The ELISA test is unreliable, and misses 35% of culture proven Lyme (only 65% sensitivity!) and is unacceptable as the first step of a two step screening protocol. (By definition a screening test should have 95% sensitivity.)
Of patients with acute culture proven Lyme disease, 20-30% remain seronegative on serial Western Blot sampling. Antibody titers also appear to decline over time; thus, the IgG Western Blot is even less sensitive in detecting chronic Lyme infection yet the IgM Western Blot may work. For "epidemiological purposes" the CDC eliminated from the Western Blot analysis the reading of bands 31 and 34. These bands are so specific to Borrelia burgdorferi that they have been chosen for vaccine development. However, for patients not vaccinated for Lyme, a positive 31 or 34 band is highly indicative of Borrelia burgdorferi exposure.
When used as a part of a diagnostic evaluation for Lyme disease, the Western Blot should be performed by a laboratory that reads and reports on all 16 bands as part of their routine comprehensive analysis. Laboratories (such as SmithKline) that use FDA approved kits (for instance, Mardex's Marblot) are restricted from reporting all of the bands, as they must abide by the rules of the manufacturer. These rules are set up in accordance with the CDCs surveillance criteria. and increase the risk of false negative results. These kits may be OK for surveillance purposes, but offer too scanty of an analysis to be useful in patient management.
PCR assay and detection of pieces of the spirochete through antigen assays both give stronger indication of the presence of the Lyme pathogen; but currently these tests don???t conclusively prove that live Bb spirochete are present and causing active illness. PCR tests are now available, and although they are very specific, sensitivity remains poor, possibly less than 30%. This is because Bb causes a deep tissue infection and is only transiently found in body humors. Therefore, just as in routine blood culturing, multiple specimens must be collected to increase yield; a negative result does not rule out infection, but a positive one is significant.

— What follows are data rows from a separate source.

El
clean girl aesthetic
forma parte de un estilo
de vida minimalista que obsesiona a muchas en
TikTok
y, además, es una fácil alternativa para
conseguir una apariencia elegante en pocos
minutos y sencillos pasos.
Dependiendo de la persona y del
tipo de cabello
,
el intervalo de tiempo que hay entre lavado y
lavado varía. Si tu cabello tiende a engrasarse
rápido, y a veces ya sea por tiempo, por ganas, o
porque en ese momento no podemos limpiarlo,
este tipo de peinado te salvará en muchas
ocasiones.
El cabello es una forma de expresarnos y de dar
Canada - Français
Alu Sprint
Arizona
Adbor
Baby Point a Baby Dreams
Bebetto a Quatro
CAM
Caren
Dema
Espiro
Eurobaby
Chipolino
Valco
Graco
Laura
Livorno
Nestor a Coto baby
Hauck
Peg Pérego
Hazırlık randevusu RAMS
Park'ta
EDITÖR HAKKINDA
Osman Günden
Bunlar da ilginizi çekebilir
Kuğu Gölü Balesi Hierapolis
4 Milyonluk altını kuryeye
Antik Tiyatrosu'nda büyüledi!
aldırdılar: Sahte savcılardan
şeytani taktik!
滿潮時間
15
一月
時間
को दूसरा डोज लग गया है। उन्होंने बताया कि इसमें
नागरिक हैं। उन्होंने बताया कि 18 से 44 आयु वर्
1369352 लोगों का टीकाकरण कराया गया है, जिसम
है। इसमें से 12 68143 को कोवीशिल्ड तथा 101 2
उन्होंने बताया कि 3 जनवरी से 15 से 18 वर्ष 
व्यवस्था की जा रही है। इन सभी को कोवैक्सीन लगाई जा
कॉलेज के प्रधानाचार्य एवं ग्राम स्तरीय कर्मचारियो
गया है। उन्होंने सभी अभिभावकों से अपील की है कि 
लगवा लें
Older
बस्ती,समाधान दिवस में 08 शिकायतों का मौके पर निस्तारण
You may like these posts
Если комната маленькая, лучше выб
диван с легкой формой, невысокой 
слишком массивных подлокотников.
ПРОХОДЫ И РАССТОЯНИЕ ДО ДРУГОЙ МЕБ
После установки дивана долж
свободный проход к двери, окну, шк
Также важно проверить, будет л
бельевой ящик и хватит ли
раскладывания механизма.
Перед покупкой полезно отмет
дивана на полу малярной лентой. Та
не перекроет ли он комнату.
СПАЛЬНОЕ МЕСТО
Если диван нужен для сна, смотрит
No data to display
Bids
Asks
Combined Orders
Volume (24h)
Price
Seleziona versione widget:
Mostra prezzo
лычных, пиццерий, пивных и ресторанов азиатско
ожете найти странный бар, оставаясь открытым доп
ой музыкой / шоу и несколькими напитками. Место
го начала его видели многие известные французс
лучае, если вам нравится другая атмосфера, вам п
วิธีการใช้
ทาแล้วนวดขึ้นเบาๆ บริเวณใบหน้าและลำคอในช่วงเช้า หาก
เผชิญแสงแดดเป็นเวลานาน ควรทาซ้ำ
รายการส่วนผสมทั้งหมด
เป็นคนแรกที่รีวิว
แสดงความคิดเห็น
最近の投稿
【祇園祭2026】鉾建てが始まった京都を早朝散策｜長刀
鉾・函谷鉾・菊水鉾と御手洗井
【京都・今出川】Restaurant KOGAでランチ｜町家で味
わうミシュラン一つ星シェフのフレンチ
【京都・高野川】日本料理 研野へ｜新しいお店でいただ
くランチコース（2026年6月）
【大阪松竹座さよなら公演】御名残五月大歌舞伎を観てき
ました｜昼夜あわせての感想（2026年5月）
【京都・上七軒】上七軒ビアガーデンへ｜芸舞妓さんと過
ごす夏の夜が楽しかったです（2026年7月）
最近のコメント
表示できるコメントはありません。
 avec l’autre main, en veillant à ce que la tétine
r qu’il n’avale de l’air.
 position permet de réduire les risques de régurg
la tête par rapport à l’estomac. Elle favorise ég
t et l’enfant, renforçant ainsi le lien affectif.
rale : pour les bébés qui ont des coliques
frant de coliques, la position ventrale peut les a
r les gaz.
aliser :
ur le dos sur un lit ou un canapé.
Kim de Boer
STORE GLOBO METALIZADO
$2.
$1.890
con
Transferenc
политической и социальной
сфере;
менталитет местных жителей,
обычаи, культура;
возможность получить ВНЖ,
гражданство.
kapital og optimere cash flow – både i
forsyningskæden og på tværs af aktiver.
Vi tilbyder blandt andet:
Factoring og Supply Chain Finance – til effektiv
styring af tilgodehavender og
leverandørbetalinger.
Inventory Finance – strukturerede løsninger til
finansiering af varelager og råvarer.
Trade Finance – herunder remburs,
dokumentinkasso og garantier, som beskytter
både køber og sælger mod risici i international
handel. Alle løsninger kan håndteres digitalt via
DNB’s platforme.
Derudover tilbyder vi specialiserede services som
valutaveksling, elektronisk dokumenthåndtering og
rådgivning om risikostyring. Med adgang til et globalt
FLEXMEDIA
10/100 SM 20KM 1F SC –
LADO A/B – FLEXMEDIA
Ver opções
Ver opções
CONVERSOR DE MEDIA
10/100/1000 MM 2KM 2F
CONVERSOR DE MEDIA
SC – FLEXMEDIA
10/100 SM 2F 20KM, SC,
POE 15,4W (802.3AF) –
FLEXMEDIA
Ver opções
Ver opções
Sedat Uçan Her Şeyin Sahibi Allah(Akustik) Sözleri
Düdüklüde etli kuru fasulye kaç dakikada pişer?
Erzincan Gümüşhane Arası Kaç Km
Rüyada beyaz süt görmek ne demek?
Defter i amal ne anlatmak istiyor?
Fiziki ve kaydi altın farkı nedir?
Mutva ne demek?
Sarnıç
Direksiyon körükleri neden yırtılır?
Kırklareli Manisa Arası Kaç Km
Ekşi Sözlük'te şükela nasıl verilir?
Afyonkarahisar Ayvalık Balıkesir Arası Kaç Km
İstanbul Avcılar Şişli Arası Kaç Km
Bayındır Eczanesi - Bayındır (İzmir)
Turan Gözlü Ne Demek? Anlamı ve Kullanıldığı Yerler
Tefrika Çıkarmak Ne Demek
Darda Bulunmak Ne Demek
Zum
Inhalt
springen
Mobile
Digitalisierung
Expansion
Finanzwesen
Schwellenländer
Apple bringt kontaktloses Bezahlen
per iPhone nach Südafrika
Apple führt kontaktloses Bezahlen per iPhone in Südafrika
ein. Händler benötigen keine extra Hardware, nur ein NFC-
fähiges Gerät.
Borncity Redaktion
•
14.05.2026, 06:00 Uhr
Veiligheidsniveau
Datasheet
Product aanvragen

5. Bowen "Rapid Identification of Borrelia burgdorferi" (RIBb). The Bb antigen is identified by the presence of fluorescing structures upon microscopy. At Bowen Research & Training Institute, Inc., located in Palm Harbor , Florida , ongoing research is being conducted using the Bowen Q-RIBb (Quantitative Rapid Identification of Borrelia burgdorferi) test developed by Dr. JoAnne Whitaker. Originally a CLIA approved lab until April of 2003, the institute, lacking in vital grant funding, changed its status from that of a clinical lab to a research facility under the State of Florida Health Department. Since its inception, the main focus at the institute has been the development of an accurate test for the Borrelia burgdorferi (Bb) antigen, the causative agent of Lyme disease. The Bowen Q-RIBb test just recently received its preliminary US Patent approval. Although the Bowen Q-RiBb Test is not presently approved by the FDA for Lyme disease; an application for FDA approval is now pending.